Task details —
Quote exactly the lines from the start of the entries to the one with "estrechamente relacionado con", both ends included.
++++++++++++++++++++
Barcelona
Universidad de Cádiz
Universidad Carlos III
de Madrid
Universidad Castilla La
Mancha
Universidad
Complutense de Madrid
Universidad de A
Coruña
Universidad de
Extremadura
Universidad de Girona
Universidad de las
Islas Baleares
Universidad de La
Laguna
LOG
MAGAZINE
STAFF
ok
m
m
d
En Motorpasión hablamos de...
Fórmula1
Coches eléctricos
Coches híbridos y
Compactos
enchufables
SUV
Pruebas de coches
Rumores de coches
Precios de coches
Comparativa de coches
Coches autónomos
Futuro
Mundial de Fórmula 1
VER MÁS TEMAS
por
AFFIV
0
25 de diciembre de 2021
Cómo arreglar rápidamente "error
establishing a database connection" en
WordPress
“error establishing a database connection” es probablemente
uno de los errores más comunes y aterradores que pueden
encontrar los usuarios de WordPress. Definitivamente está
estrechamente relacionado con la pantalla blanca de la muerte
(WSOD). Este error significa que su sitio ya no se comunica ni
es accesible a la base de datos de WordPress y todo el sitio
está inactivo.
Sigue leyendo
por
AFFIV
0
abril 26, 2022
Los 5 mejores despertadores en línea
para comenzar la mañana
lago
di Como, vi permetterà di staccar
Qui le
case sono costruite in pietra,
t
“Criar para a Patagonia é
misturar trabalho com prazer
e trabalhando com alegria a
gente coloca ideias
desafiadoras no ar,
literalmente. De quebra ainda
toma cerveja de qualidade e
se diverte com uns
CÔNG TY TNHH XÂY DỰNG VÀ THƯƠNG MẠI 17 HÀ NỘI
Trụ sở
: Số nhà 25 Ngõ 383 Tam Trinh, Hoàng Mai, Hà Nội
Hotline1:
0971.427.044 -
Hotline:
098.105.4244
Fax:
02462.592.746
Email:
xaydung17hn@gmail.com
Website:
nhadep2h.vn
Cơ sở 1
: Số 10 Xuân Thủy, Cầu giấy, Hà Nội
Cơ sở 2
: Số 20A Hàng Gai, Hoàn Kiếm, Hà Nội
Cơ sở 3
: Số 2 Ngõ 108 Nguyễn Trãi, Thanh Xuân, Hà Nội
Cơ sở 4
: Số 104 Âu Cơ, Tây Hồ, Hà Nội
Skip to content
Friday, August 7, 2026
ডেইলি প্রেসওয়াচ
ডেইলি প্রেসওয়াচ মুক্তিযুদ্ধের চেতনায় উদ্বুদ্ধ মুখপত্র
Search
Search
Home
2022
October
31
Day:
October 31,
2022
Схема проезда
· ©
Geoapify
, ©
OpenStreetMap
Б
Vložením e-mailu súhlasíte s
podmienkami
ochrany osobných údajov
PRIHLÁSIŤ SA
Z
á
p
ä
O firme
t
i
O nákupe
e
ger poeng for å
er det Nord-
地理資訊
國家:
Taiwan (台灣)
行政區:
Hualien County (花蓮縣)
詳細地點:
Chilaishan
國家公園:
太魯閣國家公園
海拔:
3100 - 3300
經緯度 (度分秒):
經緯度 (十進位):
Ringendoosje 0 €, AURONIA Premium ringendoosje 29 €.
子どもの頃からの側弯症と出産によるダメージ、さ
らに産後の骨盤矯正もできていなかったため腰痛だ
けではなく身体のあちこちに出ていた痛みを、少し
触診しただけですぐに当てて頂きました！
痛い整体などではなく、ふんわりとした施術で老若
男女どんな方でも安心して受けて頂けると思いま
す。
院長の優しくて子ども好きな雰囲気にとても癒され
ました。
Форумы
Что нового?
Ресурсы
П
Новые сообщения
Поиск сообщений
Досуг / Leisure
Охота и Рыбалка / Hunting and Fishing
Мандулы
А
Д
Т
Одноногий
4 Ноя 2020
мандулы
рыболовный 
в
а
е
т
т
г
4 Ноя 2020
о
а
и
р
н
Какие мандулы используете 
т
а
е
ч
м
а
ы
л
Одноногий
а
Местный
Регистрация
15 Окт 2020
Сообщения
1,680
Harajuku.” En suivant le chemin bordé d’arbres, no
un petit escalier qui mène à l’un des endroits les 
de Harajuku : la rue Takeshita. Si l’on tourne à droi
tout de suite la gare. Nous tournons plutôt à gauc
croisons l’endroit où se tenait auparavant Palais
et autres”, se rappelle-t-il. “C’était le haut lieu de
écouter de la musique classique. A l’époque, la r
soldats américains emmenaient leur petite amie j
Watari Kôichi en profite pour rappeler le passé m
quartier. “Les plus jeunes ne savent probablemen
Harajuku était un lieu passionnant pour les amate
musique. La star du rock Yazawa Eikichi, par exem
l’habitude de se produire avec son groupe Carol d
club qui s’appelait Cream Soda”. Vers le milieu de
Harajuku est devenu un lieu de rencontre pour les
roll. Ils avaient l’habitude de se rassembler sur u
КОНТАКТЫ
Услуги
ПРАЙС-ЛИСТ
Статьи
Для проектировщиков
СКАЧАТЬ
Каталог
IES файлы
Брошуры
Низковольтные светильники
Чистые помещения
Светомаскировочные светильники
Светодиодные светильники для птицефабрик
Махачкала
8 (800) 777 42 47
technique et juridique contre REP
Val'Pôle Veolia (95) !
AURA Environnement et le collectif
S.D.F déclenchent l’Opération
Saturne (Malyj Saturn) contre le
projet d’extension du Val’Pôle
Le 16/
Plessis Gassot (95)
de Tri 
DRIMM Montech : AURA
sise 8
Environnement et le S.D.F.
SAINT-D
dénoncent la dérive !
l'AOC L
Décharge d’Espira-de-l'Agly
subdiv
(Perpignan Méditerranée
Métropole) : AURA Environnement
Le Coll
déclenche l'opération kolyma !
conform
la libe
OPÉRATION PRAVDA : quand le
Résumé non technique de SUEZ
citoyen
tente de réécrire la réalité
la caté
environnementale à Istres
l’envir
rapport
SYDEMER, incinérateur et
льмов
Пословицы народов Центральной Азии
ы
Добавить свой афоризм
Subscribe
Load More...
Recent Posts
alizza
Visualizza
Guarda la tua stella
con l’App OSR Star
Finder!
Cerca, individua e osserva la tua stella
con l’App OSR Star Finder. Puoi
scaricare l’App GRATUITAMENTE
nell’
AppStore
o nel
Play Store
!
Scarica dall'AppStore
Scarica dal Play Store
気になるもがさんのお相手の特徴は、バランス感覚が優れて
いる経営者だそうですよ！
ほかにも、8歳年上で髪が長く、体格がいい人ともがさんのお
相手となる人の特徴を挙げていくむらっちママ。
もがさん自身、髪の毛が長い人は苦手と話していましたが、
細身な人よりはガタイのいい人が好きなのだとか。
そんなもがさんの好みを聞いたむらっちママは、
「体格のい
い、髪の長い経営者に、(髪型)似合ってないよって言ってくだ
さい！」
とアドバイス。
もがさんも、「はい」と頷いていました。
++++++++++++++++++++
Answer to the problem —
Barcelona
Universidad de Cádiz
Universidad Carlos III
de Madrid
Universidad Castilla La
Mancha
Universidad
Complutense de Madrid
Universidad de A
Coruña
Universidad de
Extremadura
Universidad de Girona
Universidad de las
Islas Baleares
Universidad de La
Laguna
LOG
MAGAZINE
STAFF
ok
m
m
d
En Motorpasión hablamos de...
Fórmula1
Coches eléctricos
Coches híbridos y
Compactos
enchufables
SUV
Pruebas de coches
Rumores de coches
Precios de coches
Comparativa de coches
Coches autónomos
Futuro
Mundial de Fórmula 1
VER MÁS TEMAS
por
AFFIV
0
25 de diciembre de 2021
Cómo arreglar rápidamente "error
establishing a database connection" en
WordPress
“error establishing a database connection” es probablemente
uno de los errores más comunes y aterradores que pueden
encontrar los usuarios de WordPress. Definitivamente está
estrechamente relacionado con la pantalla blanca de la muerte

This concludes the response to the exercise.